Momentum is conserved in all isolated collisions; kinetic energy is conserved only in elastic ones. In inelastic collisions, kinetic energy is converted to thermal energy, sound, and deformation. Students who calculate and compare KE before and after their own collision experiments learn to distinguish conservation conditions for the two quantities rather than treating them the same.

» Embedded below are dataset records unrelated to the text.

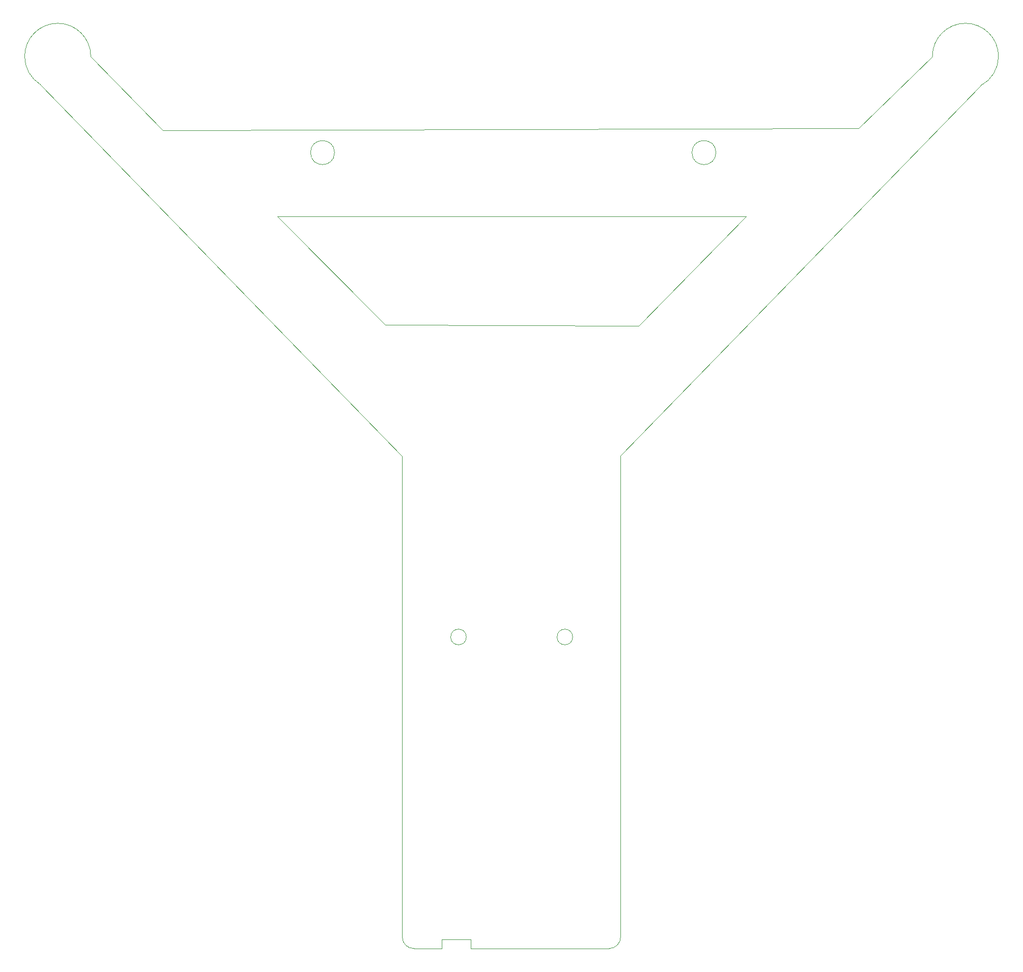
<source format=gbr>
%TF.GenerationSoftware,KiCad,Pcbnew,8.0.5*%
%TF.CreationDate,2025-01-18T17:06:11+08:00*%
%TF.ProjectId,cheap2,63686561-7032-42e6-9b69-6361645f7063,rev?*%
%TF.SameCoordinates,Original*%
%TF.FileFunction,Profile,NP*%
%FSLAX46Y46*%
G04 Gerber Fmt 4.6, Leading zero omitted, Abs format (unit mm)*
G04 Created by KiCad (PCBNEW 8.0.5) date 2025-01-18 17:06:11*
%MOMM*%
%LPD*%
G01*
G04 APERTURE LIST*
%TA.AperFunction,Profile*%
%ADD10C,0.100000*%
%TD*%
G04 APERTURE END LIST*
D10*
X123300000Y-184450000D02*
X100627793Y-184457710D01*
X91170225Y-184450000D02*
G75*
G02*
X89220001Y-182548101I-47725J1901900D01*
G01*
X125500766Y-102499786D02*
X185399587Y-40999190D01*
X107400000Y-62700000D02*
X68400000Y-62700000D01*
X165100000Y-48100000D02*
X49400000Y-48400000D01*
X128568777Y-80931223D02*
X146400000Y-62700000D01*
X26400000Y-36100000D02*
G75*
G02*
X37400000Y-36100000I5500000J0D01*
G01*
X95800000Y-182961194D02*
X95886364Y-182961194D01*
X100627793Y-184457710D02*
X100628670Y-182959834D01*
X117565225Y-132650000D02*
G75*
G02*
X114965225Y-132650000I-1300000J0D01*
G01*
X114965225Y-132650000D02*
G75*
G02*
X117565225Y-132650000I1300000J0D01*
G01*
X77950000Y-52100000D02*
G75*
G02*
X73950000Y-52100000I-2000000J0D01*
G01*
X73950000Y-52100000D02*
G75*
G02*
X77950000Y-52100000I2000000J0D01*
G01*
X165100000Y-48100000D02*
X177400000Y-36100000D01*
X29011910Y-40780698D02*
X89200453Y-102548103D01*
X29011910Y-40780698D02*
G75*
G02*
X26400000Y-36100000I2888090J4680698D01*
G01*
X123637962Y-184450000D02*
X123507036Y-184450000D01*
X37400000Y-36100000D02*
X49400000Y-48400000D01*
X107400000Y-62700000D02*
X146400000Y-62700000D01*
X68400000Y-62700000D02*
X86431223Y-80731223D01*
X89220001Y-182548101D02*
X89200453Y-102548103D01*
X125539861Y-182499776D02*
X125500766Y-102499786D01*
X99870225Y-132650000D02*
G75*
G02*
X97270225Y-132650000I-1300000J0D01*
G01*
X97270225Y-132650000D02*
G75*
G02*
X99870225Y-132650000I1300000J0D01*
G01*
X141400000Y-52100000D02*
G75*
G02*
X137400000Y-52100000I-2000000J0D01*
G01*
X137400000Y-52100000D02*
G75*
G02*
X141400000Y-52100000I2000000J0D01*
G01*
X128568777Y-80931223D02*
X86431223Y-80731223D01*
X100628670Y-182959834D02*
X100400000Y-182959834D01*
X177400000Y-36100000D02*
G75*
G02*
X188400000Y-36100000I5500000J0D01*
G01*
X100400000Y-182959834D02*
X95886364Y-182961194D01*
X91170225Y-184450000D02*
X95800000Y-184449923D01*
X95800000Y-184449923D02*
X95800000Y-182961194D01*
X125539861Y-182499776D02*
G75*
G02*
X123637962Y-184449960I-1901861J-47724D01*
G01*
X188400000Y-36100000D02*
G75*
G02*
X185399587Y-40999190I-5500000J0D01*
G01*
X123300000Y-184450000D02*
X123507036Y-184450000D01*
M02*

</source>
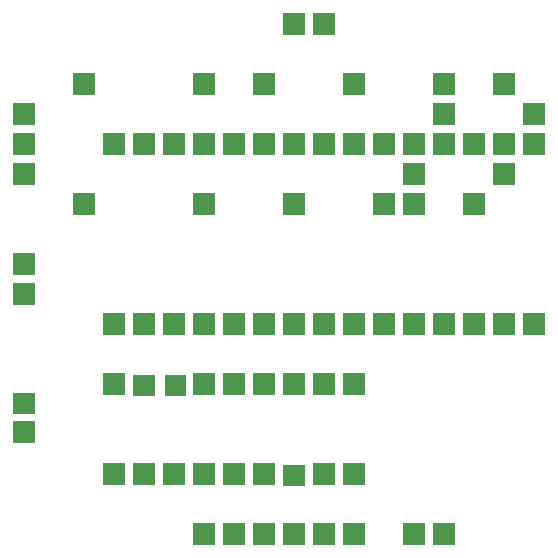
<source format=gtl>
G04 Layer: TopLayer*
G04 EasyEDA v6.4.19.5, 2021-06-09T19:17:38+02:00*
G04 94c66fb5ae3c4a55bd9af1bff0602b37,3a21a940fc264e4589df007fb316c5b6,10*
G04 Gerber Generator version 0.2*
G04 Scale: 100 percent, Rotated: No, Reflected: No *
G04 Dimensions in millimeters *
G04 leading zeros omitted , absolute positions ,4 integer and 5 decimal *
%FSLAX45Y45*%
%MOMM*%

%ADD10C,0.0001*%

%LPD*%
G36*
X9943000Y3518999D02*
G01*
X10122999Y3518999D01*
X10122999Y3339000D01*
X9943000Y3339000D01*
G37*
G36*
X9689000Y3518999D02*
G01*
X9868999Y3518999D01*
X9868999Y3339000D01*
X9689000Y3339000D01*
G37*
G36*
X9181000Y3518999D02*
G01*
X9360999Y3518999D01*
X9360999Y3339000D01*
X9181000Y3339000D01*
G37*
G36*
X9435000Y3518999D02*
G01*
X9614999Y3518999D01*
X9614999Y3339000D01*
X9435000Y3339000D01*
G37*
G36*
X8927000Y3518999D02*
G01*
X9106999Y3518999D01*
X9106999Y3339000D01*
X8927000Y3339000D01*
G37*
G36*
X8673000Y3518999D02*
G01*
X8852999Y3518999D01*
X8852999Y3339000D01*
X8673000Y3339000D01*
G37*
G36*
X8419000Y3518999D02*
G01*
X8598999Y3518999D01*
X8598999Y3339000D01*
X8419000Y3339000D01*
G37*
G36*
X8165000Y3518999D02*
G01*
X8344999Y3518999D01*
X8344999Y3339000D01*
X8165000Y3339000D01*
G37*
G36*
X7911000Y3518999D02*
G01*
X8090999Y3518999D01*
X8090999Y3339000D01*
X7911000Y3339000D01*
G37*
G36*
X7657000Y3518999D02*
G01*
X7836999Y3518999D01*
X7836999Y3339000D01*
X7657000Y3339000D01*
G37*
G36*
X7403000Y3518999D02*
G01*
X7582999Y3518999D01*
X7582999Y3339000D01*
X7403000Y3339000D01*
G37*
G36*
X7149000Y3518999D02*
G01*
X7328999Y3518999D01*
X7328999Y3339000D01*
X7149000Y3339000D01*
G37*
G36*
X6895000Y3518999D02*
G01*
X7074999Y3518999D01*
X7074999Y3339000D01*
X6895000Y3339000D01*
G37*
G36*
X6641000Y3518999D02*
G01*
X6820999Y3518999D01*
X6820999Y3339000D01*
X6641000Y3339000D01*
G37*
G36*
X6387000Y3518999D02*
G01*
X6566999Y3518999D01*
X6566999Y3339000D01*
X6387000Y3339000D01*
G37*
G36*
X6387000Y1994999D02*
G01*
X6566999Y1994999D01*
X6566999Y1815000D01*
X6387000Y1815000D01*
G37*
G36*
X6641000Y1994999D02*
G01*
X6820999Y1994999D01*
X6820999Y1815000D01*
X6641000Y1815000D01*
G37*
G36*
X6895000Y1994999D02*
G01*
X7074999Y1994999D01*
X7074999Y1815000D01*
X6895000Y1815000D01*
G37*
G36*
X7149000Y1994999D02*
G01*
X7328999Y1994999D01*
X7328999Y1815000D01*
X7149000Y1815000D01*
G37*
G36*
X7403000Y1994999D02*
G01*
X7582999Y1994999D01*
X7582999Y1815000D01*
X7403000Y1815000D01*
G37*
G36*
X7657000Y1994999D02*
G01*
X7836999Y1994999D01*
X7836999Y1815000D01*
X7657000Y1815000D01*
G37*
G36*
X7911000Y1994999D02*
G01*
X8090999Y1994999D01*
X8090999Y1815000D01*
X7911000Y1815000D01*
G37*
G36*
X8165000Y1994999D02*
G01*
X8344999Y1994999D01*
X8344999Y1815000D01*
X8165000Y1815000D01*
G37*
G36*
X8419000Y1994999D02*
G01*
X8598999Y1994999D01*
X8598999Y1815000D01*
X8419000Y1815000D01*
G37*
G36*
X8673000Y1994999D02*
G01*
X8852999Y1994999D01*
X8852999Y1815000D01*
X8673000Y1815000D01*
G37*
G36*
X8927000Y1994999D02*
G01*
X9106999Y1994999D01*
X9106999Y1815000D01*
X8927000Y1815000D01*
G37*
G36*
X9181000Y1994999D02*
G01*
X9360999Y1994999D01*
X9360999Y1815000D01*
X9181000Y1815000D01*
G37*
G36*
X9435000Y1994999D02*
G01*
X9614999Y1994999D01*
X9614999Y1815000D01*
X9435000Y1815000D01*
G37*
G36*
X9689000Y1994999D02*
G01*
X9868999Y1994999D01*
X9868999Y1815000D01*
X9689000Y1815000D01*
G37*
G36*
X9943000Y1994999D02*
G01*
X10122999Y1994999D01*
X10122999Y1815000D01*
X9943000Y1815000D01*
G37*
G36*
X9943000Y3772999D02*
G01*
X10122999Y3772999D01*
X10122999Y3593000D01*
X9943000Y3593000D01*
G37*
G36*
X9181000Y3772999D02*
G01*
X9360999Y3772999D01*
X9360999Y3593000D01*
X9181000Y3593000D01*
G37*
G36*
X9181000Y4026999D02*
G01*
X9360999Y4026999D01*
X9360999Y3847000D01*
X9181000Y3847000D01*
G37*
G36*
X9689000Y4026999D02*
G01*
X9868999Y4026999D01*
X9868999Y3847000D01*
X9689000Y3847000D01*
G37*
G36*
X8165000Y4534999D02*
G01*
X8344999Y4534999D01*
X8344999Y4355000D01*
X8165000Y4355000D01*
G37*
G36*
X7911000Y4534999D02*
G01*
X8090999Y4534999D01*
X8090999Y4355000D01*
X7911000Y4355000D01*
G37*
G36*
X8419000Y4026999D02*
G01*
X8598999Y4026999D01*
X8598999Y3847000D01*
X8419000Y3847000D01*
G37*
G36*
X7657000Y4026999D02*
G01*
X7836999Y4026999D01*
X7836999Y3847000D01*
X7657000Y3847000D01*
G37*
G36*
X6133000Y4026999D02*
G01*
X6312999Y4026999D01*
X6312999Y3847000D01*
X6133000Y3847000D01*
G37*
G36*
X7149000Y4026999D02*
G01*
X7328999Y4026999D01*
X7328999Y3847000D01*
X7149000Y3847000D01*
G37*
G36*
X6133000Y3010999D02*
G01*
X6312999Y3010999D01*
X6312999Y2831000D01*
X6133000Y2831000D01*
G37*
G36*
X7149000Y3010999D02*
G01*
X7328999Y3010999D01*
X7328999Y2831000D01*
X7149000Y2831000D01*
G37*
G36*
X8927000Y3010999D02*
G01*
X9106999Y3010999D01*
X9106999Y2831000D01*
X8927000Y2831000D01*
G37*
G36*
X8927000Y3264999D02*
G01*
X9106999Y3264999D01*
X9106999Y3085000D01*
X8927000Y3085000D01*
G37*
G36*
X8673000Y3010999D02*
G01*
X8852999Y3010999D01*
X8852999Y2831000D01*
X8673000Y2831000D01*
G37*
G36*
X7911000Y3010999D02*
G01*
X8090999Y3010999D01*
X8090999Y2831000D01*
X7911000Y2831000D01*
G37*
G36*
X5625000Y3772999D02*
G01*
X5804999Y3772999D01*
X5804999Y3593000D01*
X5625000Y3593000D01*
G37*
G36*
X5625000Y3518999D02*
G01*
X5804999Y3518999D01*
X5804999Y3339000D01*
X5625000Y3339000D01*
G37*
G36*
X5625000Y3264999D02*
G01*
X5804999Y3264999D01*
X5804999Y3085000D01*
X5625000Y3085000D01*
G37*
G36*
X5625000Y2502999D02*
G01*
X5804999Y2502999D01*
X5804999Y2323000D01*
X5625000Y2323000D01*
G37*
G36*
X5625000Y2248999D02*
G01*
X5804999Y2248999D01*
X5804999Y2069000D01*
X5625000Y2069000D01*
G37*
G36*
X6387000Y1486999D02*
G01*
X6566999Y1486999D01*
X6566999Y1307000D01*
X6387000Y1307000D01*
G37*
G36*
X6641000Y1474299D02*
G01*
X6820999Y1474299D01*
X6820999Y1294300D01*
X6641000Y1294300D01*
G37*
G36*
X6907700Y1474299D02*
G01*
X7087699Y1474299D01*
X7087699Y1294300D01*
X6907700Y1294300D01*
G37*
G36*
X7149000Y1486999D02*
G01*
X7328999Y1486999D01*
X7328999Y1307000D01*
X7149000Y1307000D01*
G37*
G36*
X7403000Y1486999D02*
G01*
X7582999Y1486999D01*
X7582999Y1307000D01*
X7403000Y1307000D01*
G37*
G36*
X7657000Y1486999D02*
G01*
X7836999Y1486999D01*
X7836999Y1307000D01*
X7657000Y1307000D01*
G37*
G36*
X7911000Y1486999D02*
G01*
X8090999Y1486999D01*
X8090999Y1307000D01*
X7911000Y1307000D01*
G37*
G36*
X8165000Y1486999D02*
G01*
X8344999Y1486999D01*
X8344999Y1307000D01*
X8165000Y1307000D01*
G37*
G36*
X8419000Y1486999D02*
G01*
X8598999Y1486999D01*
X8598999Y1307000D01*
X8419000Y1307000D01*
G37*
G36*
X8419000Y724999D02*
G01*
X8598999Y724999D01*
X8598999Y545000D01*
X8419000Y545000D01*
G37*
G36*
X8165000Y724999D02*
G01*
X8344999Y724999D01*
X8344999Y545000D01*
X8165000Y545000D01*
G37*
G36*
X7911000Y712299D02*
G01*
X8090999Y712299D01*
X8090999Y532300D01*
X7911000Y532300D01*
G37*
G36*
X7657000Y724999D02*
G01*
X7836999Y724999D01*
X7836999Y545000D01*
X7657000Y545000D01*
G37*
G36*
X7403000Y724999D02*
G01*
X7582999Y724999D01*
X7582999Y545000D01*
X7403000Y545000D01*
G37*
G36*
X7149000Y724999D02*
G01*
X7328999Y724999D01*
X7328999Y545000D01*
X7149000Y545000D01*
G37*
G36*
X6895000Y724999D02*
G01*
X7074999Y724999D01*
X7074999Y545000D01*
X6895000Y545000D01*
G37*
G36*
X6641000Y724999D02*
G01*
X6820999Y724999D01*
X6820999Y545000D01*
X6641000Y545000D01*
G37*
G36*
X6387000Y724999D02*
G01*
X6566999Y724999D01*
X6566999Y545000D01*
X6387000Y545000D01*
G37*
G36*
X8419000Y216999D02*
G01*
X8598999Y216999D01*
X8598999Y37000D01*
X8419000Y37000D01*
G37*
G36*
X8165000Y216999D02*
G01*
X8344999Y216999D01*
X8344999Y37000D01*
X8165000Y37000D01*
G37*
G36*
X7911000Y216999D02*
G01*
X8090999Y216999D01*
X8090999Y37000D01*
X7911000Y37000D01*
G37*
G36*
X8927000Y216999D02*
G01*
X9106999Y216999D01*
X9106999Y37000D01*
X8927000Y37000D01*
G37*
G36*
X9181000Y216999D02*
G01*
X9360999Y216999D01*
X9360999Y37000D01*
X9181000Y37000D01*
G37*
G36*
X9689000Y3264999D02*
G01*
X9868999Y3264999D01*
X9868999Y3085000D01*
X9689000Y3085000D01*
G37*
G36*
X9435000Y3010999D02*
G01*
X9614999Y3010999D01*
X9614999Y2831000D01*
X9435000Y2831000D01*
G37*
G36*
X7657000Y216999D02*
G01*
X7836999Y216999D01*
X7836999Y37000D01*
X7657000Y37000D01*
G37*
G36*
X7403000Y216999D02*
G01*
X7582999Y216999D01*
X7582999Y37000D01*
X7403000Y37000D01*
G37*
G36*
X7149000Y216999D02*
G01*
X7328999Y216999D01*
X7328999Y37000D01*
X7149000Y37000D01*
G37*
G36*
X5625000Y1080599D02*
G01*
X5804999Y1080599D01*
X5804999Y900600D01*
X5625000Y900600D01*
G37*
G36*
X5625000Y1321899D02*
G01*
X5804999Y1321899D01*
X5804999Y1141900D01*
X5625000Y1141900D01*
G37*
M02*

</source>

Common MisconceptionObjects that bounce off each other are in a perfectly elastic collision.

What to Teach Instead

Bouncing collisions are more elastic than perfectly inelastic ones, but they rarely conserve kinetic energy exactly. A coefficient of restitution less than 1 means some KE is lost even when objects separate. Measuring the ratio of a ball's rebound height to its drop height shows that bouncing covers a wide spectrum of elasticity, not a binary elastic-or-not distinction.

Active Learning Ideas

See all activities

Real-World Connections

  • Forensic accident investigators use principles of momentum and energy conservation to reconstruct vehicle collisions, analyzing skid marks and vehicle damage to determine speeds and impact types.
  • Engineers designing safety features for vehicles, such as crumple zones and airbags, rely on understanding inelastic collisions to manage energy absorption during impacts and protect occupants.
  • Physicists studying subatomic particle interactions at facilities like CERN observe nearly perfectly elastic collisions, where particles collide and separate without significant energy loss, providing insights into fundamental forces.

Assessment Ideas

Quick Check

Present students with two collision scenarios: (1) two carts collide and bounce apart, (2) two carts collide and stick together. Ask students to calculate the total kinetic energy before and after each collision and classify each as elastic, inelastic, or perfectly inelastic. Review calculations as a class.

Exit Ticket

Provide students with a diagram of a car accident. Ask them to identify the type of collision (elastic, inelastic, or perfectly inelastic) based on the final state of the vehicles and explain their reasoning, referencing the conservation of momentum and the loss of kinetic energy.

Discussion Prompt

Pose the question: 'What happens to the kinetic energy that is 'lost' in a perfectly inelastic collision?' Facilitate a class discussion where students explain energy transformations into heat, sound, and deformation, using examples like a dropped egg or a car crash.

Frequently Asked Questions

What is the difference between elastic and inelastic collisions?
In an elastic collision, both momentum and kinetic energy are conserved. In an inelastic collision, momentum is conserved but some kinetic energy is converted to other forms such as heat or deformation. A perfectly inelastic collision is the special case where the two objects stick together after impact, producing the maximum possible kinetic energy loss consistent with momentum conservation.
What happens to kinetic energy lost in an inelastic collision?
It is converted into internal energy forms: heat generated by deformation of materials, sound waves propagating through the air and objects, and permanent structural changes at the molecular level. In a car crash, much of the kinetic energy goes into bending metal and generating heat. None of this energy is created or destroyed; it simply becomes unavailable for mechanical work.
Why are subatomic particle collisions considered elastic?
Elementary particles like electrons have no internal structure that can absorb energy through deformation or vibration. When two electrons collide, there is nothing to crumple or heat up internally, so kinetic energy must be conserved along with momentum. Nuclear collisions can be inelastic if particles are excited to higher energy states, but collisions between truly fundamental particles are elastic by nature.
How does active learning improve students' understanding of collision types?
Students routinely assume that because momentum is conserved, kinetic energy must be too. Lab activities where they measure and calculate both quantities for sticky and bouncy cart collisions produce measurable cognitive conflict: momentum checks out, but KE clearly does not. That conflict, resolved through class discussion, does more to fix the misconception than any explanation alone could.